Rather less ink, however, has been dispensed to explain Bob Bork’s philosophy of the martini. A full disquisition would doubtless be lengthy. Here I will confine myself to sharing with readers the comments I sent on to that journalist who is doing research into what H. L. Mencken called “the only American invention as perfect as the sonnet.” “The first thing to be understood,” I wrote, “is that Bob Bork was an originalist when it came to martinis, just as he was about the law and many other things in life.
There is a recipe, whose exact origins are lost in the mists of time, but whose lineaments have been passed down through the generations. We introduce innovation into this hallowed process at our peril.
I once suggested Bob write a book with the title: Martinis: The Original Understanding. He was partial to The Road to Hell is Paved with Olives. Bob observed that the original martini was a careful mixture of three or four (or five or six) parts gin (preferably Bombay or Tanqueray) to one part vermouth. The whole was shaken (not stirred) over ice in a cocktail shaker, served in a chilled martini glass, and garnished with a twist of lemon.

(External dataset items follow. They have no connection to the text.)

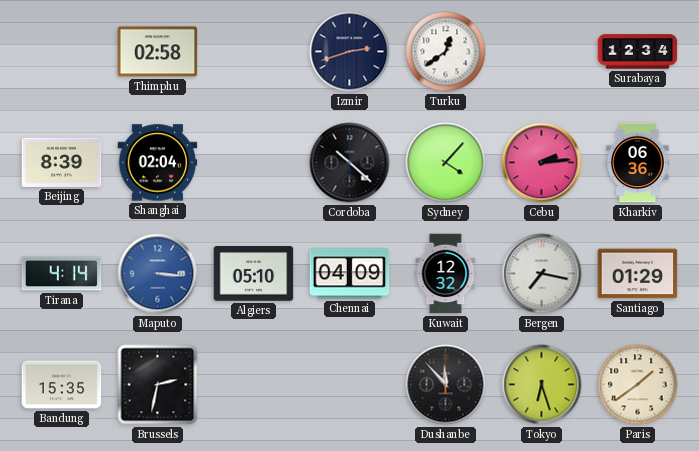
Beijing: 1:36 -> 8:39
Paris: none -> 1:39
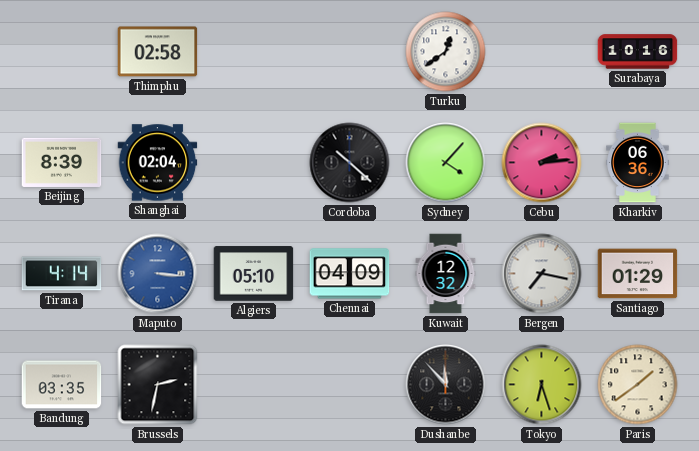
Izmir: 2:42 -> none
Surabaya: 12:34 -> 10:16
Bandung: 15:35 -> 03:35
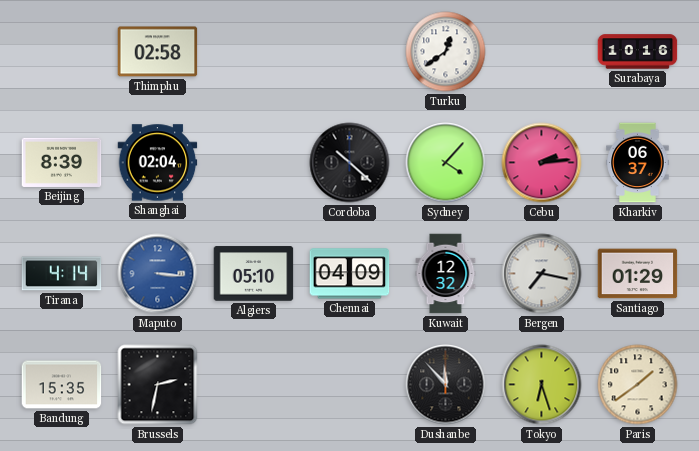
Kharkiv: 06:36 -> 06:37
Bandung: 03:35 -> 15:35
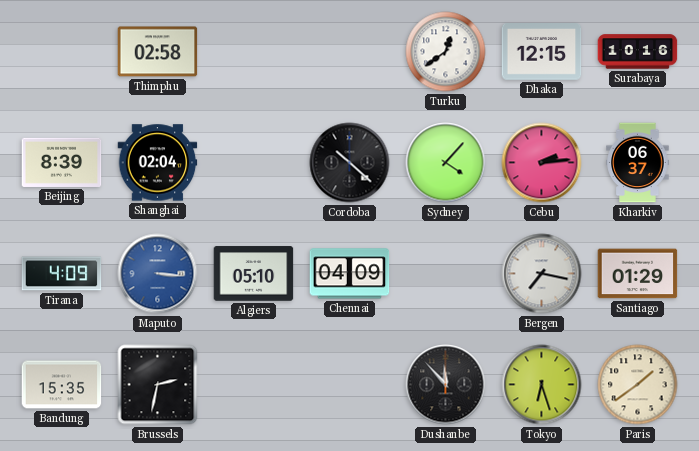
Dhaka: none -> 12:15
Tirana: 4:14 -> 4:09
Kuwait: 12:32 -> none
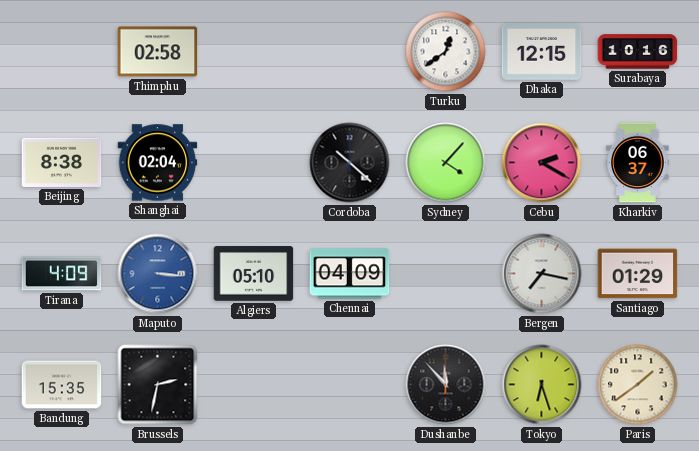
Beijing: 8:39 -> 8:38
Cebu: 2:14 -> 2:20
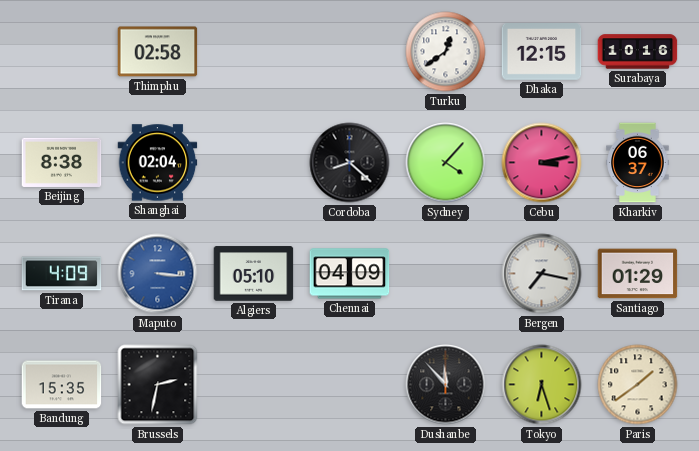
Cordoba: 10:22 -> 8:22
Cebu: 2:20 -> 3:13
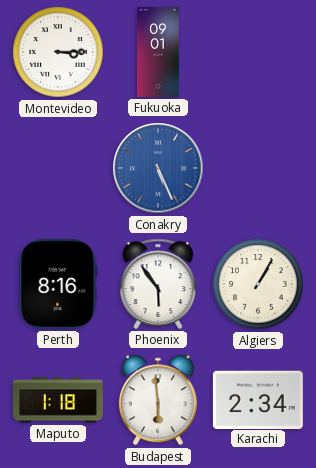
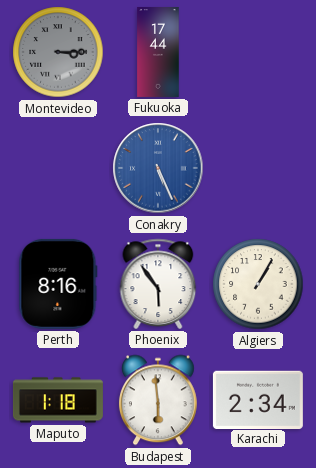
Montevideo dial: white -> grey
Fukuoka: 09:01 -> 17:44
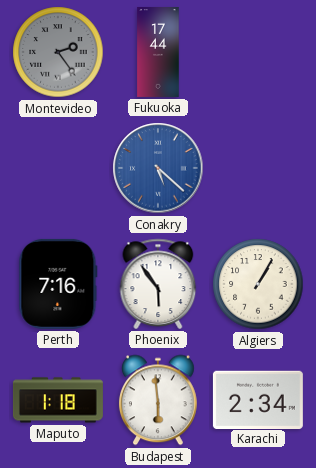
Montevideo: 3:15 -> 2:24
Conakry: 5:26 -> 5:22
Perth: 8:16 -> 7:16
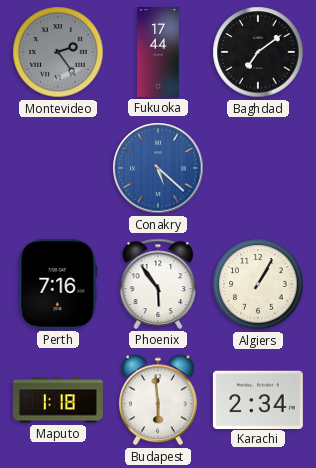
Baghdad: none -> 7:09
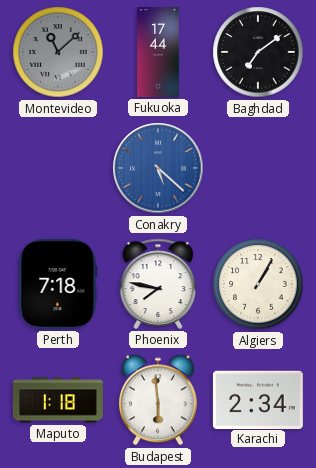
Montevideo: 2:24 -> 11:08
Perth: 7:16 -> 7:18
Phoenix: 5:54 -> 7:47
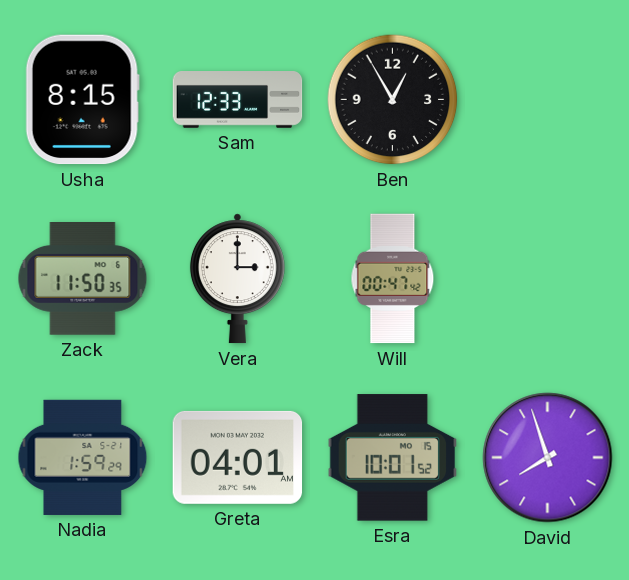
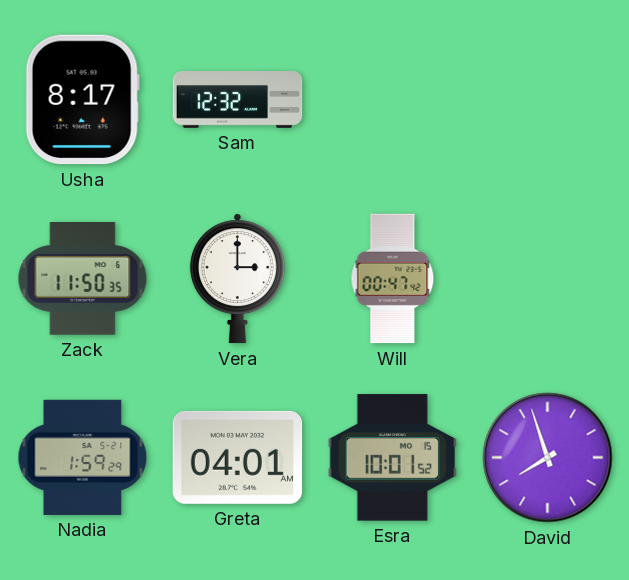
Usha: 8:15 -> 8:17
Sam: 12:33 -> 12:32
Ben: 12:55 -> none
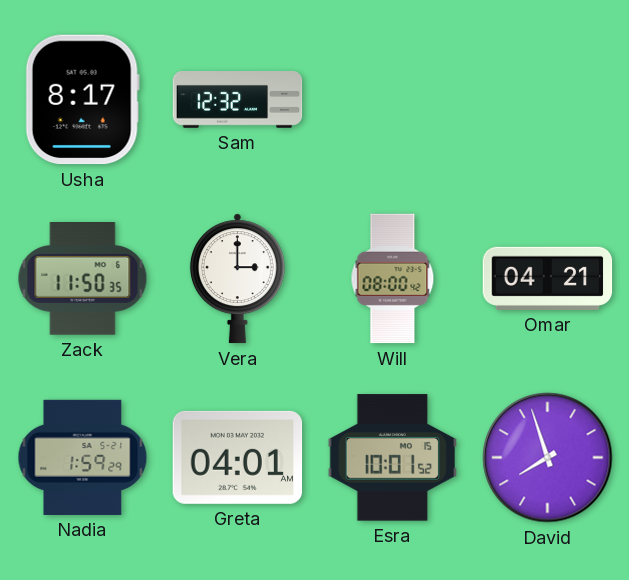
Will: 00:47 -> 08:00
Omar: none -> 04:21
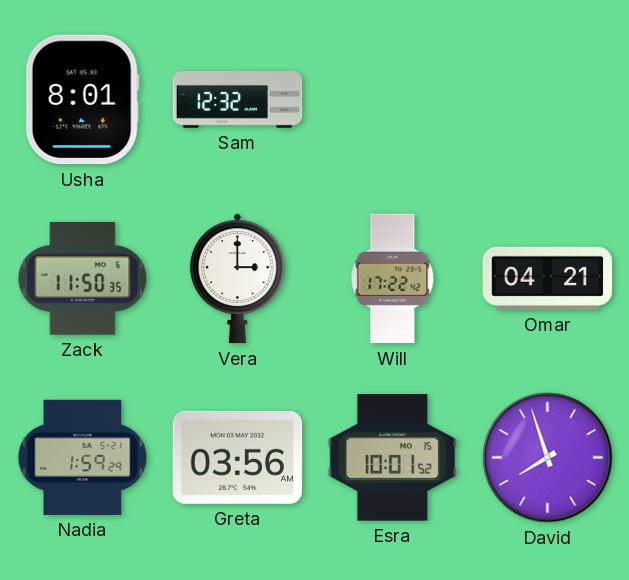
Usha: 8:17 -> 8:01
Will: 08:00 -> 17:22
Greta: 04:01 -> 03:56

A twist of lemon, mind you. That is what a martini was.
On the occasion of his eightieth birthday, I gave Bob a silver vermouth dispenser in the shape of an tiny old-fashioned oiling can (you can get them at Tiffany’s). He found it amusing, but he regarded the unbridled diminution of vermouth, favored by many asking for a dry martini, as dangerously latitudinarian.
He recognized, however, that the battle to preserve the martini had far more radical enemies than the vermouth minimalists. One large heresy concerned the very foundation of the martini: gin. People might ask for a “vodka martini” (let’s say) but that concoction, though possibly delicious (my concession, not his) was not a martini.
The recent fad of calling almost any clear-liquor drink a martini pained him. For a while, I collected some absurd examples and sent them on to him for his Index Potio Prohibitorum: I wince to recall such toxic-sounding confections as a “smoked salmon martini,” a “chocolate martini,” etc. Once, having ordered a martini, Bob was presented with a drink containing two olives. He sent it back. “If I had wanted a salad,” he told the waiter, “I would have ordered one.”
I hasten to add that this was not pedantry or narrow-mindedness on his part. He often ordered and enjoyed a Gibson, and was not averse to other cocktails. But a martini was a martini, and if he ordered a martini, that is what he wanted. There is a famous scene in Through the Looking Glass in which Alice has an exchange with Humpty Dumpty about semantics, identity, and power. It is relevant to Bob’s battle to preserve the martini.
‘I don’t know what you mean by “glory”,’ Alice said.
Humpty Dumpty smiled contemptuously. ‘Of course you don’t — till I tell you. I meant “there’s a nice knock-down argument for you!”‘
‘But “glory” doesn’t mean “a nice knock-down argument”,’ Alice objected.
‘When I use a word,’ Humpty Dumpty said, in rather a scornful tone, ‘it means just what I choose it to mean — neither more nor less.’
‘The question is,’ said Alice, ‘whether you can make words mean so many different things.’
‘The question is,’ said Humpty Dumpty, ‘which is to be master — that’s all.’
Bob Bork took a dim view of the Humpty-Dumpty approach to language and to life. We cannot simply redefine things to suit ourselves. Or rather, we can, but the fate of Humpty Dumpty offers a cautionary tale of what the consequences may be. You might think it an innocent thing to substitute an olive or two for the specified twist of lemon. What harm could it do? But start down that road and before you know it you wind up with monstrosities like the “smoked salmon martini.” At that point, all the king’s horses and all the king’s men are helpless. No, when it came to martinis, Bob Bork was an originalist and we are better off for it.